O Estado de São Paulo, n.46239, 23/05/2020. Notas e Informações, p.A3

 

O adiamento do Enem

23/05/2020

 

 

A pedido das universidades federais, o Senado aprovou projeto que permite o adiamento de provas de acesso para o ensino superior “sempre que houver reconhecimento de estado de calamidade pelo Congresso”. A iniciativa viabilizou o adiamento do Exame Nacional do Ensino Médio (Enem), que estava previsto para novembro. Como o ministro da Educação, Abraham Weintraub, vinha insistindo em manter as datas previstas, a Câmara anunciou que votaria, nos próximos dias, um projeto com o mesmo objetivo do do Senado. Por seu lado, o Ministério Público Federal (MPF) informou que pediria na Justiça o adiamento do Enem. Diante de tanta pressão e derrotado politicamente, Weintraub finalmente cedeu.

A nota do Enem é a principal porta de entrada no ensino superior do País. Ao justificar o pedido de adiamento, as universidades apresentaram dois argumentos. Alegaram que, como os alunos da rede pública de ensino médio foram mais prejudicados do que os da rede privada, por causa da política de isolamento social, a manutenção do calendário favoreceria os estudantes mais ricos, aumentando a desigualdade no acesso ao ensino superior gratuito. Também afirmaram que, dada a diferença de qualidade entre o ensino público – que concentra 80% dos alunos do ensino médio – e o privado, a manutenção das datas da prova do Enem feriria o princípio constitucional da igualdade.

O que levou o governo a insistir em realizar o Enem na data prevista decorreu não de uma razão técnica, mas política. Mais uma vez ideologizando suas decisões, Weintraub alegou que o adiamento era uma bandeira da esquerda. Além disso, o Instituto Nacional de Estudos e Pesquisas Educacionais (Inep), a ele subordinado, informou na semana passada que não tinha um “plano B” para o adiamento do Enem.

Quando percebeu a encrenca em que se metera, Weintraub acenou com a possibilidade de fazer, em junho, uma consulta aos estudantes inscritos no Enem, para saber se queriam ou não seu adiamento. A promessa foi feita pelo Twitter, no começo da semana. “Democracia é isso”, afirmou ele. Após a derrota que sofreu no Senado, o ministro teve de mudar a estratégia. Em vez de perguntar se os 4 milhões de estudantes inscritos no Enem querem manter ou adiar as provas, a consulta agora é para saber se preferem que a nova data seja entre 30 e 60 dias depois do previsto.

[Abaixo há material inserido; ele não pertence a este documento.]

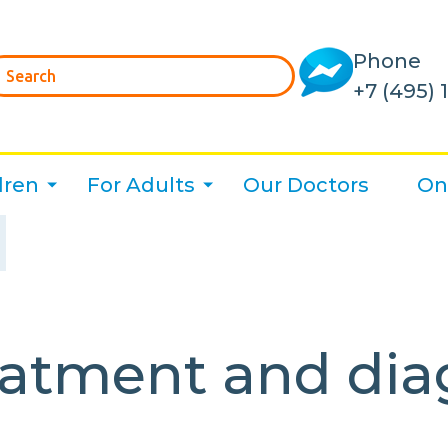
Phone
+7 (495) 
dren
For Adults
Our Doctors
On
atment and diag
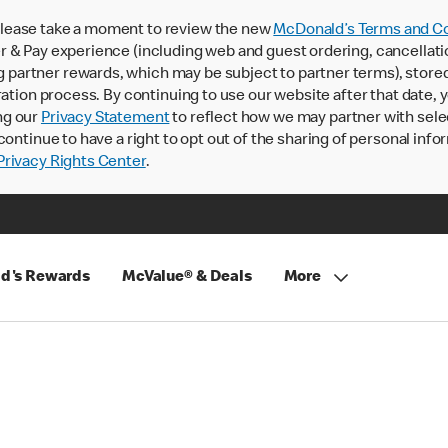
lease take a moment to review the new
McDonald’s Terms and Co
 & Pay experience (including web and guest ordering, cancellati
rtner rewards, which may be subject to partner terms), stored va
ration process. By continuing to use our website after that date,
ng our
Privacy Statement
to reflect how we may partner with sele
continue to have a right to opt out of the sharing of personal info
rivacy Rights Center
.
d's Rewards
McValue® & Deals
More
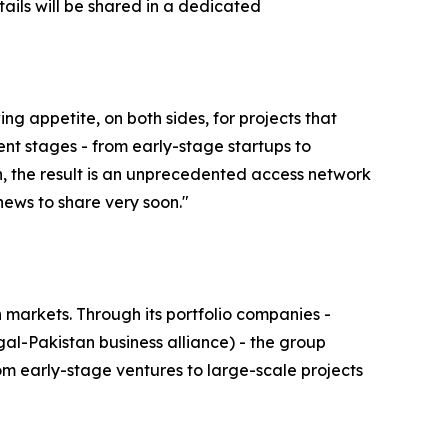
ails will be shared in a dedicated
 appetite, on both sides, for projects that
ent stages - from early-stage startups to
n, the result is an unprecedented access network
news to share very soon."
markets. Through its portfolio companies -
al-Pakistan business alliance) - the group
rom early-stage ventures to large-scale projects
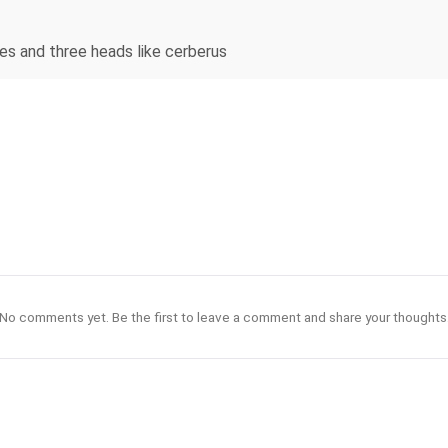
es and three heads like cerberus
No comments yet. Be the first to leave a comment and share your thoughts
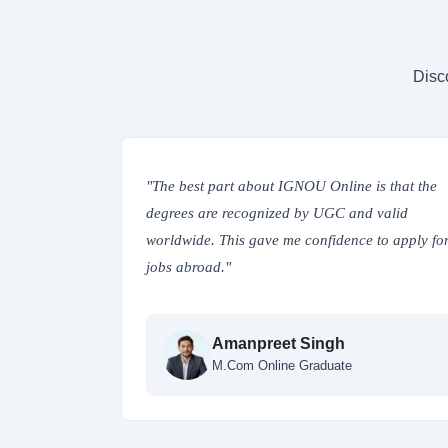
Disc
ted online,
"The best part about IGNOU Online is that the
 digital
degrees are recognized by UGC and valid
or my
worldwide. This gave me confidence to apply fo
jobs abroad."
Amanpreet Singh
ce Studies
M.Com Online Graduate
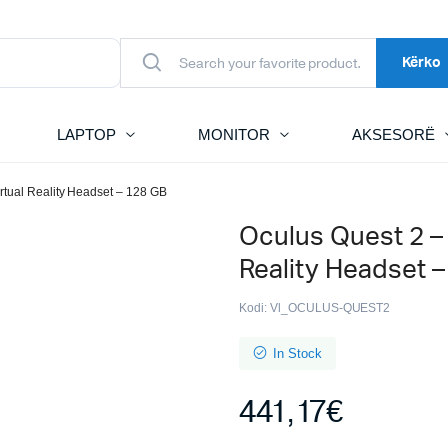
Kërko
LAPTOP
MONITOR
AKSESORË
rtual Reality Headset – 128 GB
Oculus Quest 2 –
Reality Headset 
Kodi:
Vl_OCULUS-QUEST2
In Stock
441,17
€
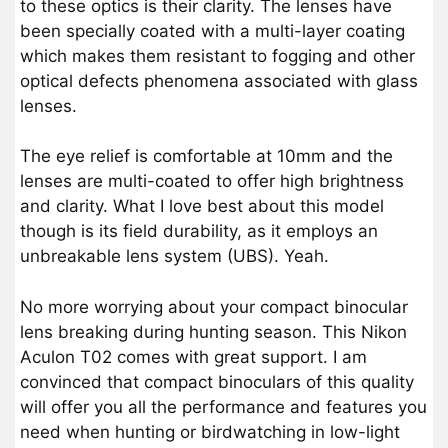
to these optics is their clarity. The lenses have
been specially coated with a multi-layer coating
which makes them resistant to fogging and other
optical defects phenomena associated with glass
lenses.
The eye relief is comfortable at 10mm and the
lenses are multi-coated to offer high brightness
and clarity. What I love best about this model
though is its field durability, as it employs an
unbreakable lens system (UBS). Yeah.
No more worrying about your compact binocular
lens breaking during hunting season. This Nikon
Aculon T02 comes with great support. I am
convinced that compact binoculars of this quality
will offer you all the performance and features you
need when hunting or birdwatching in low-light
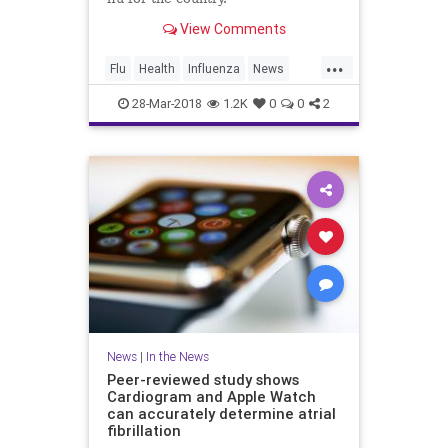
View Comments
...
Flu
Health
Influenza
News
Vaccines
Wellness
28-Mar-2018
1.2K
0
0
2
News
|
In the News
Peer-reviewed study shows
Cardiogram and Apple Watch
can accurately determine atrial
fibrillation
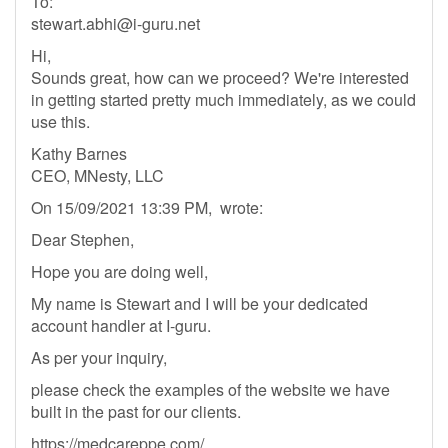
To:
stewart.abhi@i-guru.net
Hi,
Sounds great, how can we proceed? We're interested
in getting started pretty much immediately, as we could
use this.
Kathy Barnes
CEO, MNesty, LLC
On 15/09/2021 13:39 PM, wrote:
Dear Stephen,
Hope you are doing well,
My name is Stewart and I will be your dedicated
account handler at I-guru.
As per your inquiry,
please check the examples of the website we have
built in the past for our clients.
https://medcareppe.com/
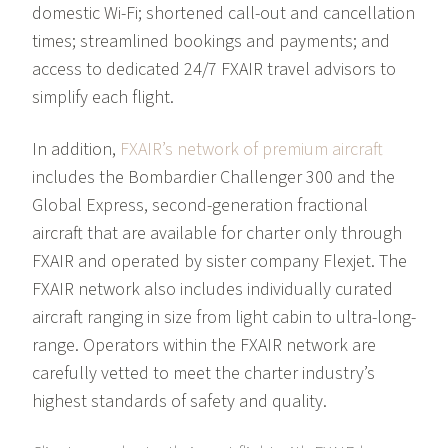
domestic Wi-Fi; shortened call-out and cancellation
times; streamlined bookings and payments; and
access to dedicated 24/7 FXAIR travel advisors to
simplify each flight.
In addition,
FXAIR’s network of premium aircraft
includes the Bombardier Challenger 300 and the
Global Express, second-generation fractional
aircraft that are available for charter only through
FXAIR and operated by sister company Flexjet. The
FXAIR network also includes individually curated
aircraft ranging in size from light cabin to ultra-long-
range. Operators within the FXAIR network are
carefully vetted to meet the charter industry’s
highest standards of safety and quality.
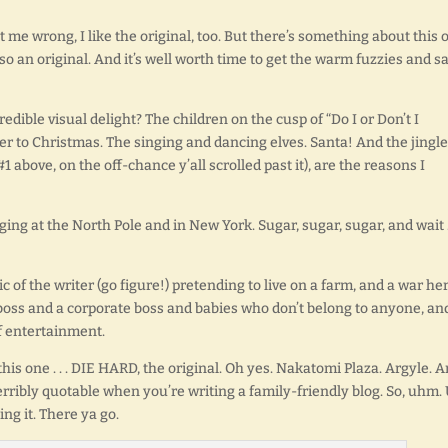
et me wrong, I like the original, too. But there’s something about this 
also an original. And it’s well worth time to get the warm fuzzies and say
edible visual delight? The children on the cusp of “Do I or Don’t I
er to Christmas. The singing and dancing elves. Santa! And the jingle
#1 above, on the off-chance y’all scrolled past it), are the reasons I
nging at the North Pole and in New York. Sugar, sugar, sugar, and wait . 
c of the writer (go figure!) pretending to live on a farm, and a war he
 boss and a corporate boss and babies who don’t belong to anyone, an
of entertainment.
is one . . . DIE HARD, the original. Oh yes. Nakatomi Plaza. Argyle. 
 terribly quotable when you’re writing a family-friendly blog. So, uhm.
ng it. There ya go.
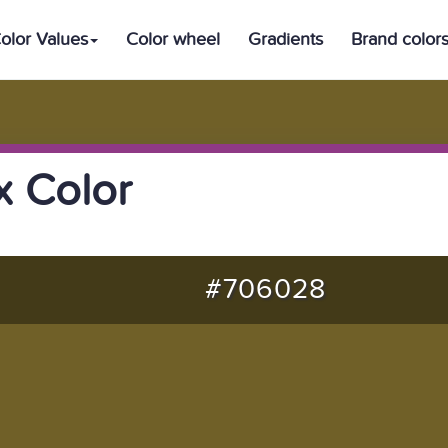
olor Values
Color wheel
Gradients
Brand color
 Color
#706028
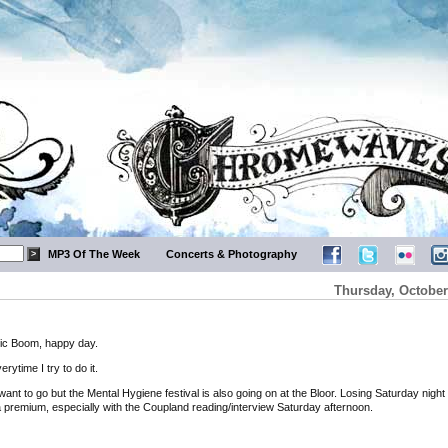
MP3 Of The Week
Concerts & Photography
Thursday, October
ic Boom, happy day.
ytime I try to do it.
ant to go but the Mental Hygiene festival is also going on at the Bloor. Losing Saturday night
a premium, especially with the Coupland reading/interview Saturday afternoon.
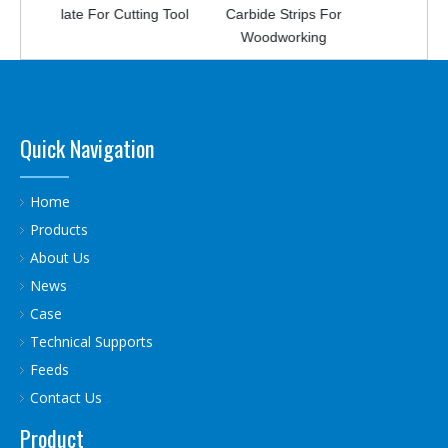
late For Cutting Tool
Carbide Strips For
Strip For Breaking
Woodworking
Stone
Quick Navigation
Home
Products
About Us
News
Case
Technical Supports
Feeds
Contact Us
Product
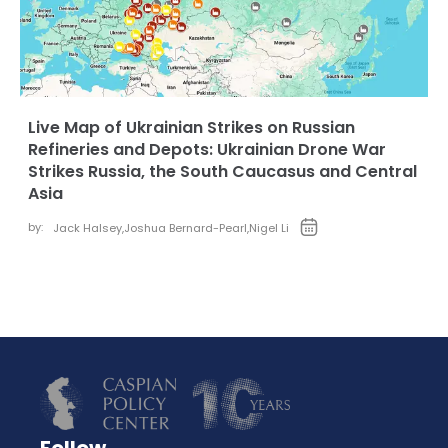
Live Map of Ukrainian Strikes on Russian
Refineries and Depots: Ukrainian Drone War
Strikes Russia, the South Caucasus and Central
Asia
by:
Jack Halsey
,
Joshua Bernard-Pearl
,
Nigel Li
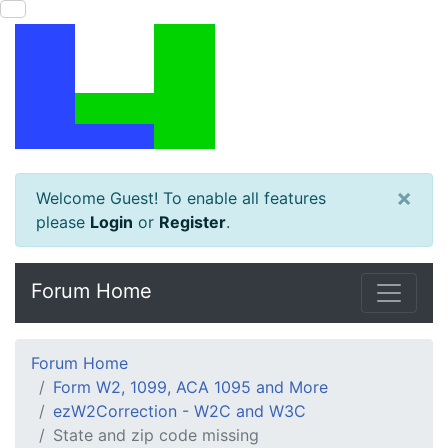
×
Welcome Guest! To enable all features
please
Login
or
Register
.
Forum Home
Forum Home
Form W2, 1099, ACA 1095 and More
ezW2Correction - W2C and W3C
State and zip code missing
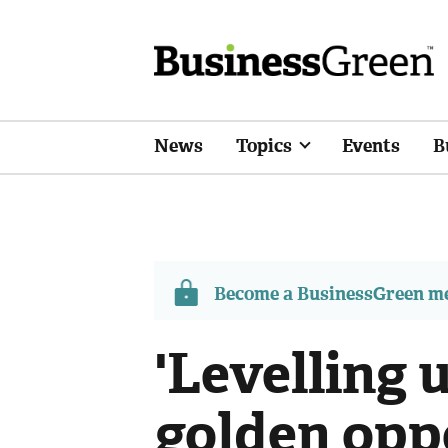
News
Topics
Events
B
Become a BusinessGreen 
'Levelling u
golden opp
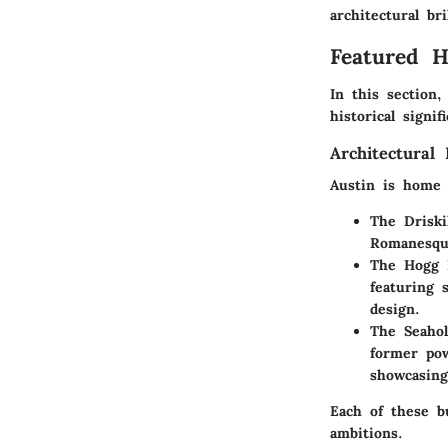
architectural br
Featured 
In this section,
historical signi
Architectural 
Austin is home t
The Driski
Romanesque
The Hogg 
featuring 
design.
The Seaho
former pow
showcasing
Each of these bu
ambitions.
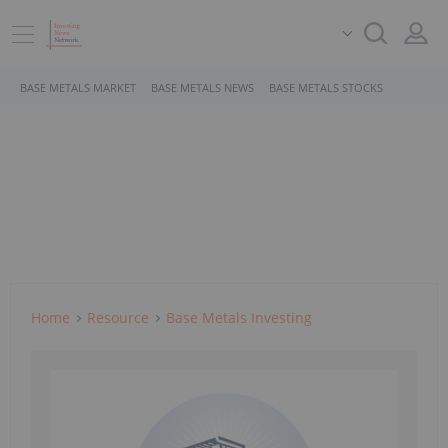
BASE METALS MARKET
BASE METALS NEWS
BASE METALS STOCKS
Home
Resource
Base Metals Investing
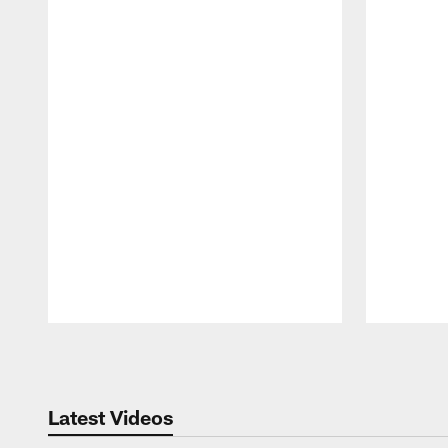
Pause
Play
Latest Videos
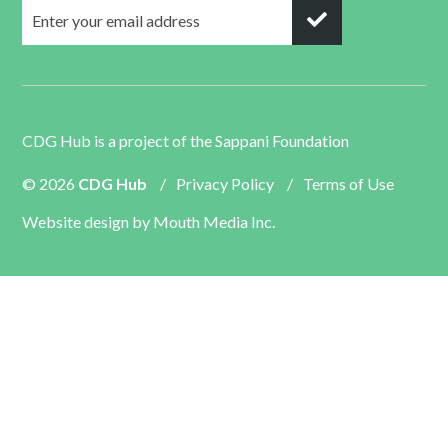
CDG Hub is a project of the
Sappani Foundation
© 2026
CDG Hub
/
Privacy Policy
/
Terms of Use
Website design by
Mouth Media Inc.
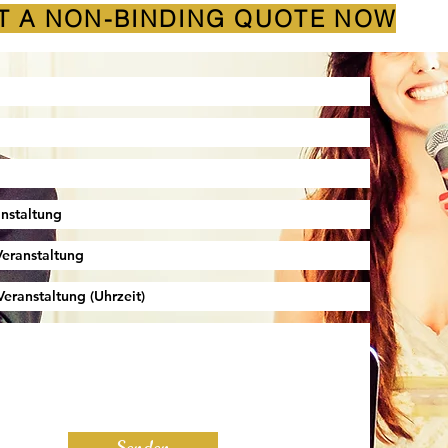
T A NON-BINDING QUOTE NOW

Esse problema não teria ocorrido se o ministro fosse competente. Quando a pandemia começou, a maioria dos países que aplicam provas similares às do Enem imediatamente adiou sua realização. Além de não ter agido em tempo,

Weintraub ainda tentou explorar politicamente sua decisão, afirmando que a consulta é uma iniciativa democrática. O argumento, porém, é enganoso. Como agora o Inep terá de preparar às pressas um “plano B”, ao atrasar-se para promover essa “consulta democrática”, o ministro só agravou um problema que já era complexo por natureza.

Se por um lado é evidente que a suspensão das aulas durante o período de isolamento prejudicou os estudantes das escolas públicas, por outro o adiamento do Enem acarretará dificuldades para as universidades. Como elas têm de efetuar as matrículas dos ingressantes, esse adiamento poderia, do modo como fosse feito, desorganizar o cronograma escolar de 2021. Foi por isso que, no documento em que pediram o adiamento das provas do Enem e criticaram o tratamento político que o ministro da Educação dava a uma questão técnica, as universidades propuseram que o Enem fosse realizado, no máximo, até janeiro. Essa é a data-limite para que possam processar as matrículas em fevereiro sem comprometer o início das atividades letivas previsto para março.

Ao propor a consulta para que os inscritos no Enem decidam se as provas sejam até 60 dias depois do previsto, ou seja, em janeiro, Weintraub deixou claro que as universidades estavam certas e que ele estava errado. Essa foi mais uma demonstração do que acontece quando um ministro da Educação trata questões técnicas com critérios ideológicos.